L’Île – Sigridur Hagalin Björnsdottir – Gaïa Ed.

Un matin, l’Islande se réveille coupée du reste du monde : les câbles sous marins qui la relient aux continents sont inopérants, les radios se taisent, les écrans restent figés sur l’instant où la coupure s’est produite. Le temps passe, heures, jours puis semaines, et plus rien -internet, signaux radios, navires, avions- ne parvient jusqu’à l’île. Et l’île, l’Islande, doit s’organiser pour face face aux pénuries naissantes, et maintenir sa cohésion.

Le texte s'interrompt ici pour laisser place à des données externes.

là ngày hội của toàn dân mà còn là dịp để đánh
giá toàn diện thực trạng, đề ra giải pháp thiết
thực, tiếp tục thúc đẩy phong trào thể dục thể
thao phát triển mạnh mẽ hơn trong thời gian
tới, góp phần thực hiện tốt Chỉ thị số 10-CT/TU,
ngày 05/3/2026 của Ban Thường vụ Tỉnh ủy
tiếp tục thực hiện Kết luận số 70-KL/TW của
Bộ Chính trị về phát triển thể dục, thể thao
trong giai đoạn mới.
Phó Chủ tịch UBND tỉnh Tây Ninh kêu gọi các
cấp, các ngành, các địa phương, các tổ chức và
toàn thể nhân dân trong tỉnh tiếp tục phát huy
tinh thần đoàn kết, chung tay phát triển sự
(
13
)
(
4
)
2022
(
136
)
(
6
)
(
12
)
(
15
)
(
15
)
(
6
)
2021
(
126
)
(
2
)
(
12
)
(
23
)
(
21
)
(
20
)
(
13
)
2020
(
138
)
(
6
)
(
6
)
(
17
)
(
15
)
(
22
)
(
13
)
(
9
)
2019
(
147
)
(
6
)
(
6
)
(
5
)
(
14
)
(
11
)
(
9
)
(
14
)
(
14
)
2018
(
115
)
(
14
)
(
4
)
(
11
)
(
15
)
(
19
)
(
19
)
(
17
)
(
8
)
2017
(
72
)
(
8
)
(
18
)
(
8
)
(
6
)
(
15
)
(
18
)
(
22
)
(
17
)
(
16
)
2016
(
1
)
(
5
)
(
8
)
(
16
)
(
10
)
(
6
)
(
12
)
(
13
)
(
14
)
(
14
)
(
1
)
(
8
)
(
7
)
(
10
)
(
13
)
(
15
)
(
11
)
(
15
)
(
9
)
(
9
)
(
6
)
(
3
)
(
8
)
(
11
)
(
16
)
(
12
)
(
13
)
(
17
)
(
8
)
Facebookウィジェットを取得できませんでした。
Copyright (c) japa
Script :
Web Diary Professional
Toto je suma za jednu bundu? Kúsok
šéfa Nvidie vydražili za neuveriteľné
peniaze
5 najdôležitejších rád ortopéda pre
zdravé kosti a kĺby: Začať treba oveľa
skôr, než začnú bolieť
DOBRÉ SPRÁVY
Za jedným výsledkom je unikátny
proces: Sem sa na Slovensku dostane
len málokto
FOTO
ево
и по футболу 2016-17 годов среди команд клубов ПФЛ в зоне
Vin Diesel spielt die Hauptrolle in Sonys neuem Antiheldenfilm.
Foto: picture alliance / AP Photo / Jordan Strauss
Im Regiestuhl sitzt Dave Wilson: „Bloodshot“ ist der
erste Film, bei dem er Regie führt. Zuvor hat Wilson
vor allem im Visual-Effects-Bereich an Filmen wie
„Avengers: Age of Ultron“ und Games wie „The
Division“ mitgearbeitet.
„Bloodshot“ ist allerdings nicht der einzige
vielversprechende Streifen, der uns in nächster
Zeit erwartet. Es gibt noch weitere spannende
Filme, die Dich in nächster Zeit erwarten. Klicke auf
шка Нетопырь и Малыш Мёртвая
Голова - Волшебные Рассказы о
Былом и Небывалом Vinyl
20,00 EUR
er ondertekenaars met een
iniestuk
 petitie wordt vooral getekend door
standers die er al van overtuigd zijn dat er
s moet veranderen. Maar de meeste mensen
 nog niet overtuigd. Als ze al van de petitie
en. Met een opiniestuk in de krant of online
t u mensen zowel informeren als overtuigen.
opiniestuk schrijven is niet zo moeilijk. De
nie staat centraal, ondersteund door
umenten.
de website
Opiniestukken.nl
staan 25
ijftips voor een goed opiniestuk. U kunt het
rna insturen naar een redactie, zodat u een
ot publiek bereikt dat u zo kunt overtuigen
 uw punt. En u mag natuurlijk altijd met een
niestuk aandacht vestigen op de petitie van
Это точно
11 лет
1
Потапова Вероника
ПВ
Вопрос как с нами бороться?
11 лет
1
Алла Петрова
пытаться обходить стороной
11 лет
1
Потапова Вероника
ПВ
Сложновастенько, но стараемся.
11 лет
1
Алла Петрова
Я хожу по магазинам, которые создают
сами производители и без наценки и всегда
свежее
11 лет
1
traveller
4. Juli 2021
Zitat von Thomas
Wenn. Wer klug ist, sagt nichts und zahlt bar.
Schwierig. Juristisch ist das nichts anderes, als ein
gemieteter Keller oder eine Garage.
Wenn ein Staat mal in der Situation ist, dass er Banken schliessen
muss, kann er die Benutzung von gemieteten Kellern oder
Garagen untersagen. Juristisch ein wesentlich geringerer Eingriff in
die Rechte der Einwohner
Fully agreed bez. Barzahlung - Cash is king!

Premier roman de Sigríður Hagalín Björnsdóttir (journaliste, elle dirige le service informations de la télévision publique islandaise), L’Île s’avère un récit addictif, sombre, parce que vraisemblable. Laissant de côté la quête des origines de la situation (incidents techniques ou cataclysme mondial, peu importe, le spectaculaire est écarté) elle implique très rapidement ses personnages dans le crescendo qui mène cette nation, contrainte à une autarcie peut-être passagère, vers un repli identitaire qui confine à la barbarie : Hjalti, journaliste politique, qui engage le roman depuis sa réclusion dans une ferme abandonnée. Maria, son ex-compagne, musicienne, méditerranéenne, mère célibataire d’enfants « mulâtres », Elin, ministre jetée au premier rang du pouvoir par vacance et ambition. Récit concis, froid et documenté : avec Hjalti, mandaté par Elin pour rendre compte à la population des réformes nécessaires, nous assistons aux réunions de cabinet des gouvernants. Il s’y dit, de façon technocratiquement documentée, que l ‘île peut, comme par le passé, faire face grâce à ses ressources énergétiques, peut recycler, s’adapter, mais ne pourra durablement nourrir tous ses habitants sans réformes drastiques. Et cela doit être communiqué sous l’étendard d’un optimisme entraînant, puisque le chaos n’est pas envisageable, au mieux doit-il être retardé. Mais la population islandaise (du moins celle de cette dystopie), se gouverne aussi par assemblées, et la communication policée cède bientôt sous les harangues, qui vont peu à peu désigner et choisir quelles bouches nourrir, qui mettre au ban et de quelle manière. Lecture faisant, et c’est bien là la puissance de cette fiction sur l’aurore du chaos, il vous reviendra des relents de temps pas si éloignés et cataclysmiques, et peut-être aussi l’écho de drames qui pourraient émerger autour de nous.